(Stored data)
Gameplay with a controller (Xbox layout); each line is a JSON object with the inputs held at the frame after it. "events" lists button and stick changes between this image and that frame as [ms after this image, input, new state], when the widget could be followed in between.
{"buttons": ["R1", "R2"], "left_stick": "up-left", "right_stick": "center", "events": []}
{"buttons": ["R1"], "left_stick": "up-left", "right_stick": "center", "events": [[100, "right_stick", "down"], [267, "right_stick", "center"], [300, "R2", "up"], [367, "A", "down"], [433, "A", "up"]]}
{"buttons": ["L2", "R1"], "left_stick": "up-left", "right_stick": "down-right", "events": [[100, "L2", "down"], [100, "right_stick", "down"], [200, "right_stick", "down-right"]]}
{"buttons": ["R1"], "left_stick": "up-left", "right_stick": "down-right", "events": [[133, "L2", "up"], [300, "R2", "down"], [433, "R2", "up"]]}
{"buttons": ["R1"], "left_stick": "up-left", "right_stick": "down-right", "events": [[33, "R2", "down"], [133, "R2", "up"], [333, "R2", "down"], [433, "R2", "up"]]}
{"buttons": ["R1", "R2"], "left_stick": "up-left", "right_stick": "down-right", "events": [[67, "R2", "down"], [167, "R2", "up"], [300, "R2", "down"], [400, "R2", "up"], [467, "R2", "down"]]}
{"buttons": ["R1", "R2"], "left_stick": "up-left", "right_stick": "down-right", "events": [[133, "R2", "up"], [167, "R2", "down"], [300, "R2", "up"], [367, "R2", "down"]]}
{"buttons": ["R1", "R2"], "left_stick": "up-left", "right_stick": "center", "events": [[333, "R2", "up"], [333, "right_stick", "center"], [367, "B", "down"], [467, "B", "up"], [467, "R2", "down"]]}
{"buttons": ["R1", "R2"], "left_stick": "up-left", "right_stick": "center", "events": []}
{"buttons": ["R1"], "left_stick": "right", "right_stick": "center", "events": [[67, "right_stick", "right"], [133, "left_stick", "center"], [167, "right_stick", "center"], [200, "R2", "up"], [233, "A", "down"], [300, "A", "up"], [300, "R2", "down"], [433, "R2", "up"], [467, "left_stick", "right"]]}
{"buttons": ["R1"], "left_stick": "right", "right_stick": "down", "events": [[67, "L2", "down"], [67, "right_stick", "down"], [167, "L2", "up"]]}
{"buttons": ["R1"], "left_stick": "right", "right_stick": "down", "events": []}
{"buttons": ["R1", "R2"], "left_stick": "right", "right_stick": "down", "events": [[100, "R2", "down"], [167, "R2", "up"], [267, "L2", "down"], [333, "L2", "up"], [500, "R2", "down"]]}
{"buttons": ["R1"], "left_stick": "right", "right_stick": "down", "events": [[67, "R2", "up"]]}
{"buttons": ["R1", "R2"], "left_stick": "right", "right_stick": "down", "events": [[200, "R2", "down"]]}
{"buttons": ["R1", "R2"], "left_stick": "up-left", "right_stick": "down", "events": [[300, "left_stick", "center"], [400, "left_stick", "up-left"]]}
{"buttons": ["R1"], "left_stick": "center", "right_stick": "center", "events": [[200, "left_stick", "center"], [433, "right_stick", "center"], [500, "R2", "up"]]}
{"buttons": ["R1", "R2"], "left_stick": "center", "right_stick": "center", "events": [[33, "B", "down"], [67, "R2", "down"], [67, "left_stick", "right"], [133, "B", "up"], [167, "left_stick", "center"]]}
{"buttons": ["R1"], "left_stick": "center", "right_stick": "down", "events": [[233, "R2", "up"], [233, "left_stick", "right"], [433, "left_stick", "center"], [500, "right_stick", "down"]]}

_About this exercise_
Each record above has to be set down again, word for word.

_Task solution_
Gameplay with a controller (Xbox layout); each line is a JSON object with the inputs held at the frame after it. "events" lists button and stick changes between this image and that frame as [ms after this image, input, new state], when the widget could be followed in between.
{"buttons": ["R1", "R2"], "left_stick": "up-left", "right_stick": "center", "events": []}
{"buttons": ["R1"], "left_stick": "up-left", "right_stick": "center", "events": [[100, "right_stick", "down"], [267, "right_stick", "center"], [300, "R2", "up"], [367, "A", "down"], [433, "A", "up"]]}
{"buttons": ["L2", "R1"], "left_stick": "up-left", "right_stick": "down-right", "events": [[100, "L2", "down"], [100, "right_stick", "down"], [200, "right_stick", "down-right"]]}
{"buttons": ["R1"], "left_stick": "up-left", "right_stick": "down-right", "events": [[133, "L2", "up"], [300, "R2", "down"], [433, "R2", "up"]]}
{"buttons": ["R1"], "left_stick": "up-left", "right_stick": "down-right", "events": [[33, "R2", "down"], [133, "R2", "up"], [333, "R2", "down"], [433, "R2", "up"]]}
{"buttons": ["R1", "R2"], "left_stick": "up-left", "right_stick": "down-right", "events": [[67, "R2", "down"], [167, "R2", "up"], [300, "R2", "down"], [400, "R2", "up"], [467, "R2", "down"]]}
{"buttons": ["R1", "R2"], "left_stick": "up-left", "right_stick": "down-right", "events": [[133, "R2", "up"], [167, "R2", "down"], [300, "R2", "up"], [367, "R2", "down"]]}
{"buttons": ["R1", "R2"], "left_stick": "up-left", "right_stick": "center", "events": [[333, "R2", "up"], [333, "right_stick", "center"], [367, "B", "down"], [467, "B", "up"], [467, "R2", "down"]]}
{"buttons": ["R1", "R2"], "left_stick": "up-left", "right_stick": "center", "events": []}
{"buttons": ["R1"], "left_stick": "right", "right_stick": "center", "events": [[67, "right_stick", "right"], [133, "left_stick", "center"], [167, "right_stick", "center"], [200, "R2", "up"], [233, "A", "down"], [300, "A", "up"], [300, "R2", "down"], [433, "R2", "up"], [467, "left_stick", "right"]]}
{"buttons": ["R1"], "left_stick": "right", "right_stick": "down", "events": [[67, "L2", "down"], [67, "right_stick", "down"], [167, "L2", "up"]]}
{"buttons": ["R1"], "left_stick": "right", "right_stick": "down", "events": []}
{"buttons": ["R1", "R2"], "left_stick": "right", "right_stick": "down", "events": [[100, "R2", "down"], [167, "R2", "up"], [267, "L2", "down"], [333, "L2", "up"], [500, "R2", "down"]]}
{"buttons": ["R1"], "left_stick": "right", "right_stick": "down", "events": [[67, "R2", "up"]]}
{"buttons": ["R1", "R2"], "left_stick": "right", "right_stick": "down", "events": [[200, "R2", "down"]]}
{"buttons": ["R1", "R2"], "left_stick": "up-left", "right_stick": "down", "events": [[300, "left_stick", "center"], [400, "left_stick", "up-left"]]}
{"buttons": ["R1"], "left_stick": "center", "right_stick": "center", "events": [[200, "left_stick", "center"], [433, "right_stick", "center"], [500, "R2", "up"]]}
{"buttons": ["R1", "R2"], "left_stick": "center", "right_stick": "center", "events": [[33, "B", "down"], [67, "R2", "down"], [67, "left_stick", "right"], [133, "B", "up"], [167, "left_stick", "center"]]}
{"buttons": ["R1"], "left_stick": "center", "right_stick": "down", "events": [[233, "R2", "up"], [233, "left_stick", "right"], [433, "left_stick", "center"], [500, "right_stick", "down"]]}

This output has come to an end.